Sherman introduced a similar measure in the 109th Congress, but now that he is in the majority, he hopes to pick up important allies in his campaign to overhaul what he sees as a dangerously outdated law.
The bill would require presidential and vice presidential nominees to name “successors” to take over should the original nominees die or be permanently incapacitated between the end of the presidential convention and the casting of electoral votes.
The bill also would place the U.S. ambassadors to the United Nations, Great Britain, Russia, China and France after the secretary of Homeland Security in the line of presidential succession.
Cabinet members are routinely in Washington, D.C., and, should a catastrophic event occur here, it is possible all would be killed at once, Sherman said, adding that ambassadors, on the other hand, typically are out of the country.
Sherman compared the provisions in the bill to the concrete barriers put up around the Capitol, White House and other important government buildings.
“The fact is, you want to have as much protection for our democratic institutions from terrorists that you can possibly get,” Sherman said. “We make [workers] truck around these heavy barriers and scrape their hands and wrench their backs.
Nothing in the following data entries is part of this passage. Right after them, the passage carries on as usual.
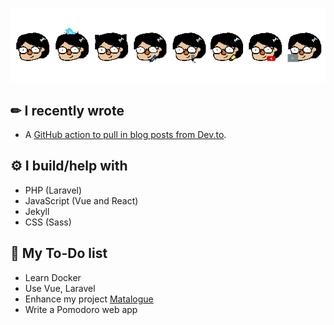 <p align="center"><img src="https://github.com/ming-yong/ming-yong/blob/master/line%20break.gif" alt="icons GIF"/></p>

## ✏ I recently wrote

- A [GitHub action to pull in blog posts from Dev.to](https://github.com/ming-yong/dev-posts-to-jekyll-monthly-action).

## ⚙ I build/help with

- PHP (Laravel)
- JavaScript (Vue and React)
- Jekyll
- CSS (Sass)
  
## 🌱 My To-Do list

- Learn Docker
- Use Vue, Laravel
- Enhance my project [Matalogue](https://github.com/ming-yong/matalogue)
- Write a Pomodoro web app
The least we can do is build a strong structure.”
Sherman officially introduced the bill, the Presidential Succession Act of 2007, in the House on Wednesday. It was referred to the Judiciary Committee.
While a similar measure floundered in the previous session, Sherman said he thinks it has a chance this time, primarily because he is in a position to move it forward.
“I’ve gotten myself on the Judiciary Committee,” Sherman said. “I expect to be on the relevant subcommittee, because I need to push this bill. … There is nothing more important, if we face a national crisis or terrorist attack, than knowing who our president is.”
The bill also would have an outgoing president nominate the incoming president’s Cabinet choices, a move that would require cooperation between administrations but would better secure the succession lines, as Cabinet secretaries are so high up on the list.
The current line of succession would remain intact. But if both the Speaker and the Senate President Pro Tem die at the same time, the highest-level surviving Cabinet member would become president.
Sherman consistently has introduced legislation designed to address continuity issues. Sherman admitted it is difficult to get attention for such measures, in part because there isn’t anyone who actively lobbies on the issue.
“Until the last couple of weeks, we had a majority that just didn’t care,” Sherman said. “There wasn’t anybody on K Street, so they didn’t focus on it, and I hope we’ll do better than that.”
Passing such legislation should be a priority, Sherman said. When John Wilkes Booth planned his assassination on then-President Abraham Lincoln, he also wanted to kill the vice president and other government leaders, Sherman said.
“We should expect that [Osama] bin Laden is just as ambitious,” he said.